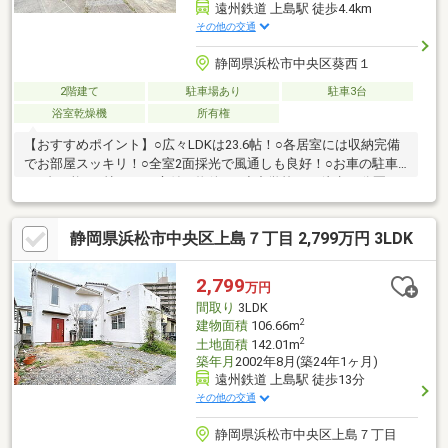
遠州鉄道 上島駅 徒歩4.4km
その他の交通
静岡県浜松市中央区葵西１
2階建て
駐車場あり
駐車3台
浴室乾燥機
所有権
【おすすめポイント】○広々LDKは23.6帖！○各居室には収納完備
でお部屋スッキリ！○全室2面採光で風通しも良好！○お車の駐車
は3台可能！○憧れのお庭付き物件！○小中学校まで徒歩10分圏
内！○周辺環境充実の立地！【周辺環境】・フィール初生店…約
413m・セブンイレブン浜松初生西店…約418m・サンドラッグ初
静岡県浜松市中央区上島７丁目 2,799万円 3LDK
生店…約449m・イオンタウン浜松葵…約785m【教育環境】・葵西
小学校…約636m・北星中学校…約612m・葵ヶ丘こども園…約
510m・追分幼稚園…約1200mリフォームをご希望のお客様にはご
2,799
万円
提案もできます！お気軽にご相談ください♪
間取り
3LDK
2
建物面積
106.66m
2
土地面積
142.01m
築年月
2002年8月(築24年1ヶ月)
遠州鉄道 上島駅 徒歩13分
その他の交通
静岡県浜松市中央区上島７丁目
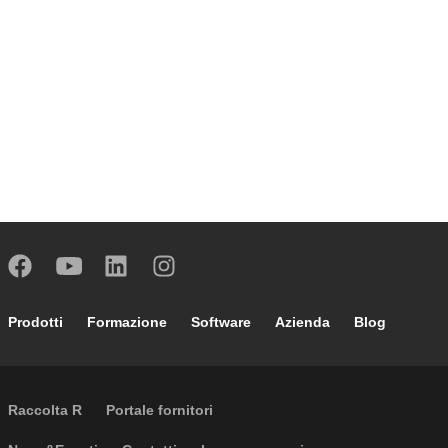
Footer main navigation
Prodotti
Formazione
Software
Azienda
Blog
External links
Raccolta R
Portale fornitori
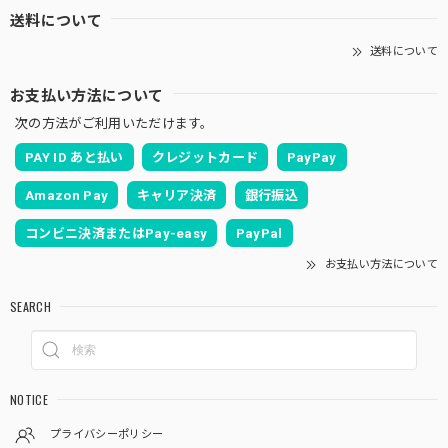
送料について
送料について
お支払い方法について
次の方法がご利用いただけます。
PAY ID あと払い
クレジットカード
PayPay
Amazon Pay
キャリア決済
銀行振込
コンビニ決済またはPay-easy
PayPal
お支払い方法について
SEARCH
NOTICE
プライバシーポリシー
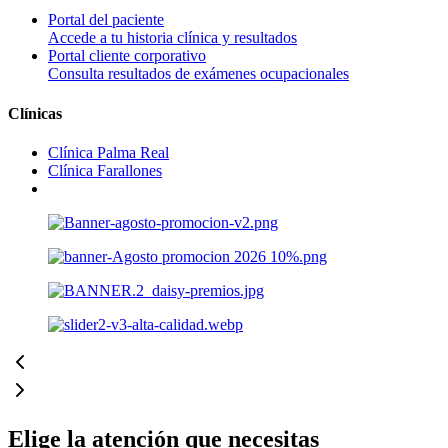
Portal del paciente
Accede a tu historia clínica y resultados
Portal cliente corporativo
Consulta resultados de exámenes ocupacionales
Clínicas
Clínica Palma Real
Clínica Farallones
Elige la atención
que necesitas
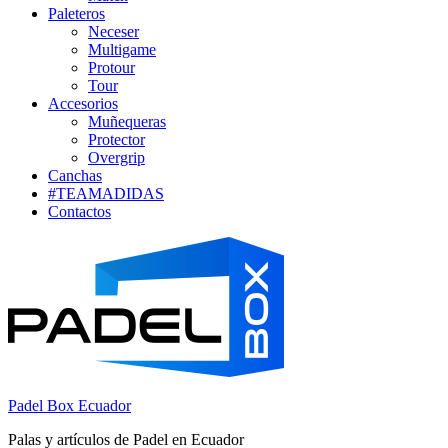
Paleteros
Neceser
Multigame
Protour
Tour
Accesorios
Muñequeras
Protector
Overgrip
Canchas
#TEAMADIDAS
Contactos
Padel Box Ecuador
Palas y artículos de Padel en Ecuador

•••••

Return the material in full and unaltered, minus its pictures.

遠州鉄道 上島駅 徒歩4.4km
その他の交通
静岡県浜松市中央区葵西１
2階建て
駐車場あり
駐車3台
浴室乾燥機
所有権
【おすすめポイント】○広々LDKは23.6帖！○各居室には収納完備
でお部屋スッキリ！○全室2面採光で風通しも良好！○お車の駐車
は3台可能！○憧れのお庭付き物件！○小中学校まで徒歩10分圏
内！○周辺環境充実の立地！【周辺環境】・フィール初生店…約
413m・セブンイレブン浜松初生西店…約418m・サンドラッグ初
静岡県浜松市中央区上島７丁目 2,799万円 3LDK
生店…約449m・イオンタウン浜松葵…約785m【教育環境】・葵西
小学校…約636m・北星中学校…約612m・葵ヶ丘こども園…約
510m・追分幼稚園…約1200mリフォームをご希望のお客様にはご
2,799
万円
提案もできます！お気軽にご相談ください♪
間取り
3LDK
2
建物面積
106.66m
2
土地面積
142.01m
築年月
2002年8月(築24年1ヶ月)
遠州鉄道 上島駅 徒歩13分
その他の交通
静岡県浜松市中央区上島７丁目
Footer main navigation
Prodotti
Formazione
Software
Azienda
Blog
External links
Raccolta R
Portale fornitori
送料について
送料について
お支払い方法について
次の方法がご利用いただけます。
PAY ID あと払い
クレジットカード
PayPay
Amazon Pay
キャリア決済
銀行振込
コンビニ決済またはPay-easy
PayPal
お支払い方法について
SEARCH
NOTICE
プライバシーポリシー
Portal del paciente
Accede a tu historia clínica y resultados
Portal cliente corporativo
Consulta resultados de exámenes ocupacionales
Clínicas
Clínica Palma Real
Clínica Farallones
Elige la atención
que necesitas
Paleteros
Neceser
Multigame
Protour
Tour
Accesorios
Muñequeras
Protector
Overgrip
Canchas
#TEAMADIDAS
Contactos
Padel Box Ecuador
Palas y artículos de Padel en Ecuador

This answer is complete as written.